Griffin sendiri kembali berada di zona persaingan setelah melakukannya pada THE CJ CUP @ SHADOW CREEK pekan lalu. ”Menang sudah menjadi target kami, tapi hal itu tidaklah realistis. Bahkan ketika Anda memiliki pekan seperti yang saya alami (pekan lalu) dan finis di posisi ke-7, Anda mesti merasa senang dan membawa hal-hal positifnya dan berusaha melihat hal-hal apa yang benar dan salah yang sudah dilakukan untuk bermain lebih baik. Menang menuntut permainan yang bagus dan beberapa jeda, yang sering kali membuat Anda kehilangan kendali. Saya merasa sangat beruntung berada di sini. Saya akan berusaha mengabaikan tekanan sebanyak mungkin dan berusaha main sebaik mungkin,” ujarnya.

 

Tiger Woods menyamai rekor peningkatan putaran terbaik dalam kariernya dengan membukukan skor 66, 10 stroke lebih baik daripada putaran pertama. Foto: Getty Images.

 

Tiger Woods Memperbaiki Permainan
Juara bertahan Tiger Woods berhasil memperbaiki permainannya dan menyamai putaran peningkatan terbaik dalam kariernya dengan membukukan skor yang 10 stroke lebih baik. Usai membukukan skor 76 pada hari pertama, kali ini Woods mencatatkan skor 66 dan akan memulai putaran ketiga 12 stroke di belakang Thomas.
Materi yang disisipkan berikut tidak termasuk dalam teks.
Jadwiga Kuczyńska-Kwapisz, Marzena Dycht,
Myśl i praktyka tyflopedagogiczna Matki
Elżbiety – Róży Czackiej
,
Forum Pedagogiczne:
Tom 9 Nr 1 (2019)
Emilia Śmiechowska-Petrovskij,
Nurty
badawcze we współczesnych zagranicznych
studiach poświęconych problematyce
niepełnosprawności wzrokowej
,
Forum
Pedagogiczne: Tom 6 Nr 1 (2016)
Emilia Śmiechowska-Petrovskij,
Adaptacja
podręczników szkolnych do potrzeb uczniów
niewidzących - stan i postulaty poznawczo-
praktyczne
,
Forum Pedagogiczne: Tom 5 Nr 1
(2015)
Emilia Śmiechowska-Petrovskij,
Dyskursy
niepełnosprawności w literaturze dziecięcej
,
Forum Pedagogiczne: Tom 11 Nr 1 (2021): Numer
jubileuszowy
Peningkatan terbesar dalam permainannya kali ini terlihat dari lima hole par 5 di lapangan ini. Pada putaran pertama ia bermain 3-over, tapi kali ini ia berhasil menjadikannya 4-under.

”Rasanya swing saya tidak seburuk itu (pada hari Kamis). Pukulan saya hanya sedikit meleset dan beberapa kali salah menempatkan posisi sehingga memberi efek berlanjut dan memberi skor besar. Hari ini permainan saya jauh lebih taham dan jauh lebih renyah dan bersih,” ujar pemegang 82 gelar PGA TOUR ini, yang akan memulai hari ketiga dari peringkat T66.

Sementara itu, pemegang satu gelar PGA TOUR asal Jepang, Satoshi Kodaira, menjadi salah satu dari 56 pegolf yang bermain dengan skor 60-an. Pada putaran kedua ini ia bermain tanpa bogey dengan skor 66 sehingga menjadi wakil Asia dan Jepang terbaik. Untuk sementara ia berada di peringkat T14 dengan skor total 10-under 134. Rekan senegaranya yang baru beralih profesional dan merupakan mantan pegolf amatir No.1 Dunia, Takumi Kanaya, juga bermain solid dengan skor 67 dan kini ada di posisi T35 dengan skor 137.